Most likely, your current thread (the one that called sem_post()) will continue running for a while, until it either starts waiting for user input, blocks on another semaphore, or runs out of its os-allotted time slice. Then, the OS will switch in some totally unrelated process to run for a fraction of a second (probably Firefox or something), then go off and handle some network traffic, get itself a cup of tea, and, finally, when it gets around to it, pick whichever of your other threads it feels like, based on something like whether it feels based on past history that the particular thread is more CPU or I/O-bound.

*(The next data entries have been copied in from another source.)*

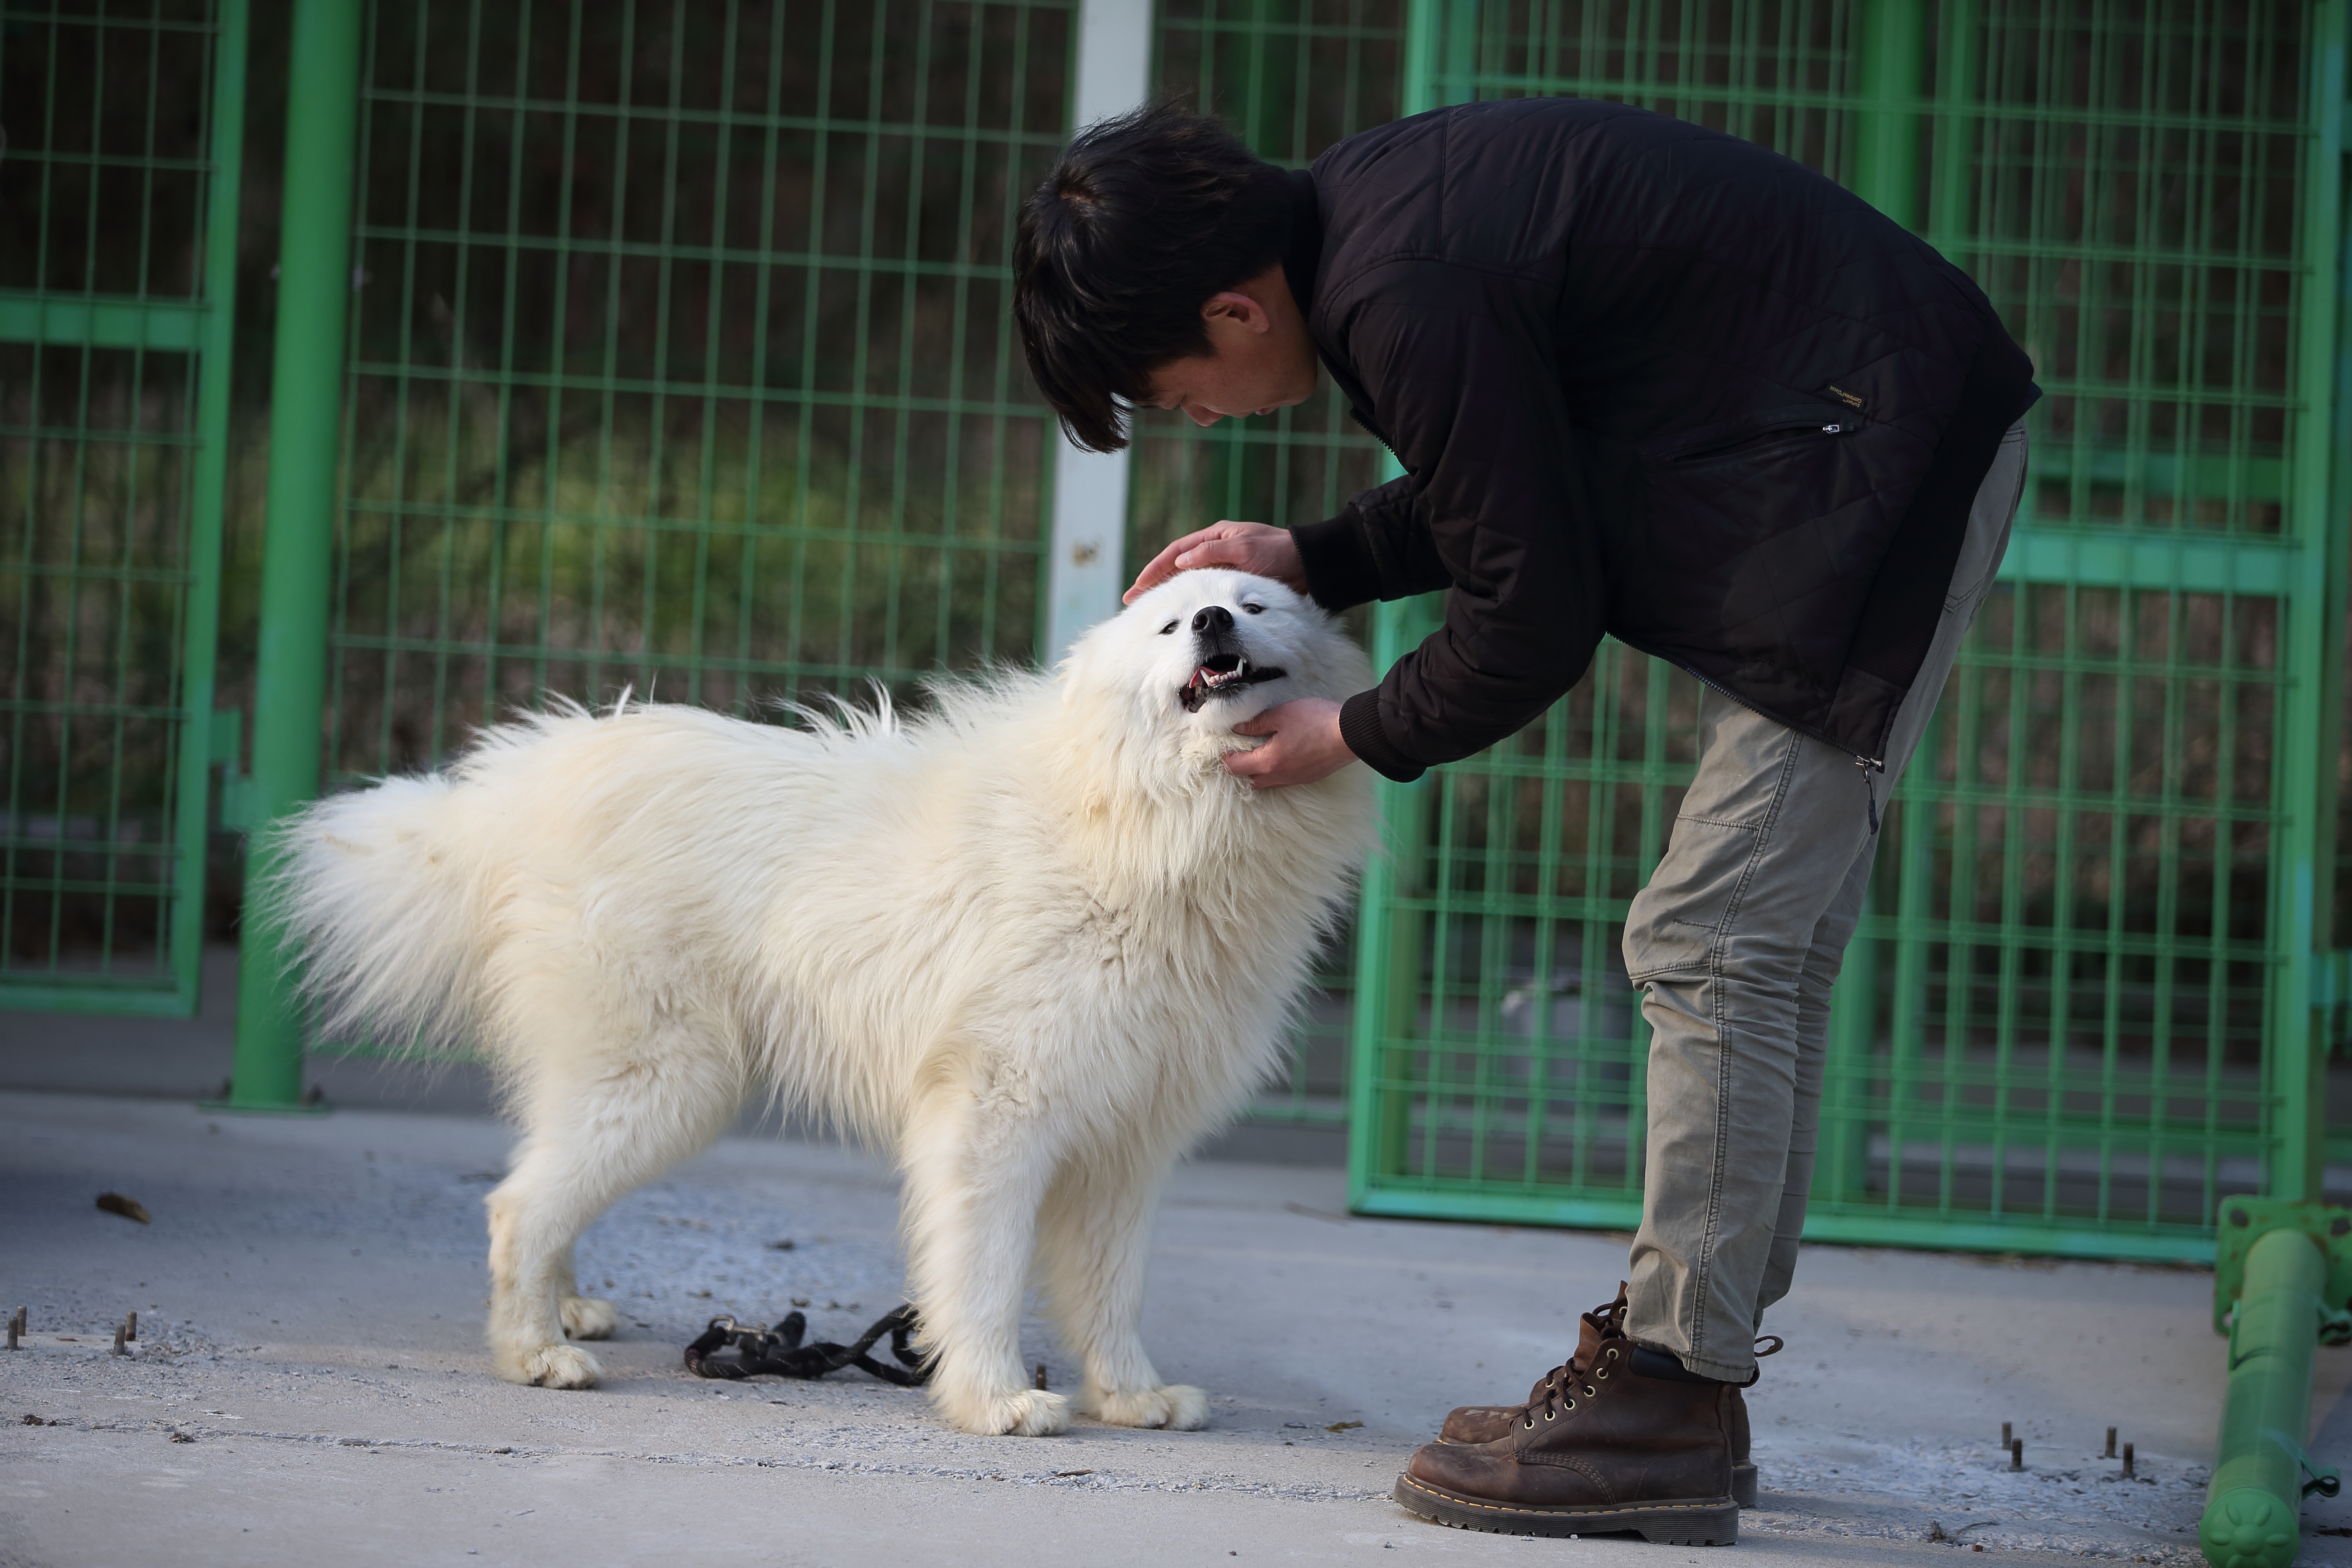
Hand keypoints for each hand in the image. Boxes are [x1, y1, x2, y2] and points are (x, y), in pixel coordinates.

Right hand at [1124, 520, 1303, 602]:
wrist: (1309, 564)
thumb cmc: (1279, 553)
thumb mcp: (1245, 548)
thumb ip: (1213, 552)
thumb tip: (1181, 561)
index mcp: (1216, 535)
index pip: (1176, 552)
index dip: (1155, 569)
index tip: (1138, 586)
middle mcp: (1216, 548)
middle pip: (1176, 565)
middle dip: (1154, 581)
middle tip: (1132, 599)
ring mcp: (1223, 563)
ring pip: (1188, 577)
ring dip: (1167, 590)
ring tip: (1149, 606)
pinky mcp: (1233, 578)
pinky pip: (1203, 586)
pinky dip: (1188, 596)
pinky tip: (1180, 608)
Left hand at [1224, 698, 1354, 789]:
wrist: (1350, 734)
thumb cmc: (1316, 721)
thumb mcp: (1281, 715)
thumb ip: (1256, 723)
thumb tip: (1236, 728)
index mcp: (1268, 761)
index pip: (1235, 767)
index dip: (1224, 758)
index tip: (1222, 747)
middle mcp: (1280, 776)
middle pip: (1249, 781)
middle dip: (1240, 769)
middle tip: (1237, 752)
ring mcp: (1295, 779)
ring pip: (1268, 782)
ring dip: (1258, 772)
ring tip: (1257, 754)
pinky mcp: (1309, 777)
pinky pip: (1284, 779)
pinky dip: (1276, 772)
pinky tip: (1280, 756)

In many OSes, priority is given to I/O-bound processes that haven't been around for very long. The theory is that new processes might be short-lived (if it's been around for five hours already, odds are it won't be finishing up in the next 1ms) so we might as well get them over with. I/O-bound processes are likely to continue to be I/O-bound, which means that chances are they are going to switch off the CPU shortly while waiting for other resources. Basically, the OS wants to find the process that it's going to be able to be done with ASAP, so it can get back to sipping its tea and running your malware.
Semaphores have two operations:
P() To acquire the semaphore (you seem to call this sem_wait)
V() To release the semaphore (you seem to call this sem_post)
Semaphores also have an integer associated to them, which is the number of concurrent threads allowed to pass P() without blocking. Other calls to P() will block until V() is called to free up spots.
That is the classic definition of a semaphore.
Edit: Semaphores do not make any guarantee of order. They don't have to actually use a queue or other FIFO structure. When only one thread is allowed at a time, when it calls V(), another (possibly random) thread will then return from its P() call and continue.
According to the IEEE standards, the behavior of POSIX semaphores:
If the semaphore value resulting from this operation is positive, then no threads were blocked waiting for the semaphore to become unlocked; the semaphore value is simply incremented.
If the value of the semaphore resulting from this operation is zero, then one of the threads blocked waiting for the semaphore shall be allowed to return successfully from its call to sem_wait(). If the Process Scheduling option is supported, the thread to be unblocked shall be chosen in a manner appropriate to the scheduling policies and parameters in effect for the blocked threads. In the case of the schedulers SCHED_FIFO and SCHED_RR, the highest priority waiting thread shall be unblocked, and if there is more than one highest priority thread blocked waiting for the semaphore, then the highest priority thread that has been waiting the longest shall be unblocked. If the Process Scheduling option is not defined, the choice of a thread to unblock is unspecified.
If the Process Sporadic Server option is supported, and the scheduling policy is SCHED_SPORADIC, the semantics are as per SCHED_FIFO above."